EXERCÍCIOS PROPOSTOS:
A) Reproduza o trecho do texto sobre a estiagem que vai de "Segundo o decreto" até "a R$ 2.835.", inclusive.
B) Escreva a continuação do texto sobre a estiagem a partir da última frase apresentada.
*** TRECHO DO DOCUMENTO ***
De acordo com o diretor-geral, Geison Freitas, mesmo com todo o investimento em obras estruturantes, o comportamento da população em relação ao uso racional de água é essencial para períodos de estiagem, como o que está ocorrendo agora.

“Nós temos capacidade de captar água do rio, mesmo que o nível esteja abaixo de 1 m no nosso ponto de captação. Fizemos melhorias na ETA-2 e vamos ampliar a capacidade de reservação de água no município. Junto com os nossos esforços, a população precisa estar consciente de que o uso racional é fundamental neste momento. Ao lavar o carro com mangueira por 30 minutos, por exemplo, se consome a mesma quantidade de água que uma família de três pessoas consome em um dia. É preciso que haja conscientização de todos”. 

Em Viamão, segundo a Prefeitura, a Corsan está construindo uma nova estação de captação e tratamento em Itapuã, que vai resolver de forma definitiva o problema do desabastecimento de água causado pela estiagem. Entretanto, ela só deve entrar em operação em 2025. Em relação às questões do consumo pelo agronegócio, a Administração está em constante contato com os técnicos da Emater para monitorar. A Prefeitura de Cachoeirinha está avaliando a publicação de um decreto para o uso racional da água. 

Em Gravataí, agentes da Guarda Municipal monitoram captações irregulares no Rio Gravataí e fiscalizam o uso excessivo da água. O chamado período de estresse hídrico (de novembro a março) requer atenção dos moradores quanto ao consumo consciente do recurso hídrico. Nesses meses, a Prefeitura deve intensificar as campanhas em prol do uso adequado da água, tanto da comunidade quanto da iniciativa privada e pública.

Segundo o decreto publicado em dezembro pelo prefeito Luiz Zaffalon, no intuito de combater o desperdício de água, são consideradas infrações: manter instalações hidráulicas, da rede pública ou particular, com vazamentos, tais como manter torneiras, canos, conexões, válvulas, caixas d'água, reservatórios, tubos ou mangueiras, eliminando água continuamente; fazer uso de mangueira, lava jato, entre outros similares, de modo que a água tenha fluxo contínuo fora do objeto da lavagem, no caso de veículos, calçadas, paredes, pisos, janelas e telhados de prédios públicos ou privados, comerciais ou particulares. Em caso de descumprimento dessas medidas, a multa pode chegar a R$ 2.835.

A assessoria de comunicação da Companhia Riograndense de Saneamento (Corsan) informou, em nota, que “recebeu todas as demandas e está tratando diretamente com o prefeito de Gravataí para atender o que foi solicitado.”
*** MATERIAL FORNECIDO ***
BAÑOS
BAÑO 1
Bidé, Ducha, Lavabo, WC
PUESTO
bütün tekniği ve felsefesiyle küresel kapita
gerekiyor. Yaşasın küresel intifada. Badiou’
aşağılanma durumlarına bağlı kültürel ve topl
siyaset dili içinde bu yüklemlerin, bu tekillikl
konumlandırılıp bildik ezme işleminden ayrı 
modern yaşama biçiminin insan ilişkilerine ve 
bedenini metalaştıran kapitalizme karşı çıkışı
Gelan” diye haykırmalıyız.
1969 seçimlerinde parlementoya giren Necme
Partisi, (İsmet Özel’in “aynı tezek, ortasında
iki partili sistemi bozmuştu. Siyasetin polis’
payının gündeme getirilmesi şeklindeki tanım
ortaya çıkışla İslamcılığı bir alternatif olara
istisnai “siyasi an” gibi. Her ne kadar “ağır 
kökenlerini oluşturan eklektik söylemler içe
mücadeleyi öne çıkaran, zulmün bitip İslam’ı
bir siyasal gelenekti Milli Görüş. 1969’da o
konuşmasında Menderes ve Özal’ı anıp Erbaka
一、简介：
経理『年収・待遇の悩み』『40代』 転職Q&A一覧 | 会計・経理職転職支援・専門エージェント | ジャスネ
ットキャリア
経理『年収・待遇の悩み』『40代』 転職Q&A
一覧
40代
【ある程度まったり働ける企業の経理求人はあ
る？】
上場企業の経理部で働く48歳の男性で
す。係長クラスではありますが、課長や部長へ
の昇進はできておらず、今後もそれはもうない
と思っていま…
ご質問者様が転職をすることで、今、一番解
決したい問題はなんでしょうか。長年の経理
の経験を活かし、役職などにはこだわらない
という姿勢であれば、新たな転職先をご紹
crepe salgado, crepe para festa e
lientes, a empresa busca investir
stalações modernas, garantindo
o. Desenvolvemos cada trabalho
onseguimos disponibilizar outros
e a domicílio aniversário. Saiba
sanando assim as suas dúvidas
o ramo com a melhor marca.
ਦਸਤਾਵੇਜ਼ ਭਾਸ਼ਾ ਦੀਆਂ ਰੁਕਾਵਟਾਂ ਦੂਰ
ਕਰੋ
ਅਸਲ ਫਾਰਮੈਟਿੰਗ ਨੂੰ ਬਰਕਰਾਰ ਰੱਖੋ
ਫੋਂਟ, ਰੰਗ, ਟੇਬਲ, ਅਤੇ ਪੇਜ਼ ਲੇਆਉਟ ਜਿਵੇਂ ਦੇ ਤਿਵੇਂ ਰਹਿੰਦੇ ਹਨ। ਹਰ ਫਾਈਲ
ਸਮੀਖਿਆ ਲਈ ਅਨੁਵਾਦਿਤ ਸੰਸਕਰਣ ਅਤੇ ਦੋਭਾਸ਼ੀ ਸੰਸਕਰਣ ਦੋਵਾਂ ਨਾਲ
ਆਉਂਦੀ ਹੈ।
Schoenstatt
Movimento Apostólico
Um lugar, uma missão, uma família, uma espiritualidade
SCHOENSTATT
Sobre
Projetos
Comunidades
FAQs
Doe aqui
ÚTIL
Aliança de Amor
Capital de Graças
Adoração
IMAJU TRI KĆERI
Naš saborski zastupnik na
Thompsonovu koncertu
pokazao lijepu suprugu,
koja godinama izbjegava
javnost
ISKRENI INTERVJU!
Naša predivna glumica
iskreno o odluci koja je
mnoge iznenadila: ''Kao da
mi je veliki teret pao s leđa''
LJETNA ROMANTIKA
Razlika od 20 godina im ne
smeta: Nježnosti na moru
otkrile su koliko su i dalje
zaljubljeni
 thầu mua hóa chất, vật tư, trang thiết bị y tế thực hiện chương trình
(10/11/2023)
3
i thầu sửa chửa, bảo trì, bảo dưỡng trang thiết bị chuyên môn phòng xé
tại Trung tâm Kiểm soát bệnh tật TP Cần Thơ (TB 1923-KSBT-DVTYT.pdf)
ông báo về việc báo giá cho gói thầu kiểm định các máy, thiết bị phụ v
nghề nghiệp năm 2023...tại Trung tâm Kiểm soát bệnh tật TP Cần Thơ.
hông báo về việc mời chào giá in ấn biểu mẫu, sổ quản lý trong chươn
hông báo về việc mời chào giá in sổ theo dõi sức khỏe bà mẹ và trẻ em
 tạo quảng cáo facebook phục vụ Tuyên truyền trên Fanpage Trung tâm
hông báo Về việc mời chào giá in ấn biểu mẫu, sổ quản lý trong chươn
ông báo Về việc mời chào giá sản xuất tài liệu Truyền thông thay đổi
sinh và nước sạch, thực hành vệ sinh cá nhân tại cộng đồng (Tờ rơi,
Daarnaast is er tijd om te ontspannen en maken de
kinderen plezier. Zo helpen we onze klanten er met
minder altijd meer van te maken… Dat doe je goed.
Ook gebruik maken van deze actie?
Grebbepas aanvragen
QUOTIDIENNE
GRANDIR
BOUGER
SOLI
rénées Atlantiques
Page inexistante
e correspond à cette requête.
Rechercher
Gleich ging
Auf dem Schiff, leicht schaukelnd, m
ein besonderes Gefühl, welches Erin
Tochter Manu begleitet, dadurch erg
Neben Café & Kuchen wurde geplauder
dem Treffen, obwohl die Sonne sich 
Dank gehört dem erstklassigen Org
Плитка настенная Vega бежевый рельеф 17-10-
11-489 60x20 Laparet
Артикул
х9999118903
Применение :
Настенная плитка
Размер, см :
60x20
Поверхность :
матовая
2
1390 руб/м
***
RESPOSTAS DOS EXERCÍCIOS:
A)
Segundo o decreto publicado em dezembro pelo prefeito Luiz Zaffalon, no intuito de combater o desperdício de água, são consideradas infrações: manter instalações hidráulicas, da rede pública ou particular, com vazamentos, tais como manter torneiras, canos, conexões, válvulas, caixas d'água, reservatórios, tubos ou mangueiras, eliminando água continuamente; fazer uso de mangueira, lava jato, entre outros similares, de modo que a água tenha fluxo contínuo fora do objeto da lavagem, no caso de veículos, calçadas, paredes, pisos, janelas e telhados de prédios públicos ou privados, comerciais ou particulares. Em caso de descumprimento dessas medidas, a multa pode chegar a R$ 2.835.

B)
Foto: Prefeitura de Gravataí / Divulgação

O atual decreto prevê que a Prefeitura vai acompanhar a situação da disponibilidade hídrica para o abastecimento junto à Corsan, de forma a adotar medidas prévias quando detectados problemas no fornecimento. 

Em Dois Irmãos, devido à falta de chuva, as plantações estão sendo prejudicadas. A Administração Municipal deve se reunir com o Conselho Dois-irmonense de Desenvolvimento Agropecuário (CONDAPE) para avaliar prejuízos e se será necessário decretar situação de emergência. Atualmente o Departamento de Agricultura de Dois Irmãos também está disponibilizando o serviço de máquinas para a abertura e limpeza de açudes e o fornecimento de água com caminhão pipa, caso seja necessário nas propriedades dos produtores.

O presidente do Sindicato dos Trabalhadores Agricultores Familiares, Pedro Joãozinho Becker, diz que das 150 famílias que vivem da agricultura no município, 80% delas estão sendo prejudicadas por falta de chuvas.

“Estamos sentindo o reflexo bem forte com a questão da falta de água. A perda da qualidade da silagem para alimentar o gado leiteiro e de corte é o principal prejuízo por aqui. Houve uma redução de 30% da qualidade porque só tem massa, não tem grão. A baixa qualidade prejudica a alimentação do gado, que precisa de complementação com outros nutrientes. Isso acaba encarecendo a produção. Precisamos de chuva nos próximos dez dias para salvar o milho. Caso contrário, vai ser uma frustração para o produtor. Cada diz que passa, aumenta o tamanho da perda.” 
 
A Prefeitura de Morro Reuter vem desenvolvendo trabalho de prevenção, com a abertura de reservatórios nas propriedades rurais que necessitam de muita água para o desenvolvimento das culturas, ou que sofrem pela falta da mesma. Devido a este trabalho de prevenção, notou-se que a necessidade está menor em relação a anos anteriores, até o presente momento. A cidade tem registrado situações pontuais de falta de água potável no interior do município e por isso a Prefeitura está realizando transporte de água com caminhão pipa atendendo a demanda.

Na quarta-feira (4) o município recebeu o recurso do projeto que contempla a abertura de dez micro açudes, através do programa Avançar na Agropecuária e no Desenvolvimento Rural - Eixo Estratégico Irriga + RS - Açudes, projeto que irá auxiliar agricultores familiares e empreendedores familiares rurais no armazenamento de água para irrigação e dessedentação animal, prezando a geração de renda e qualidade de vida no meio rural.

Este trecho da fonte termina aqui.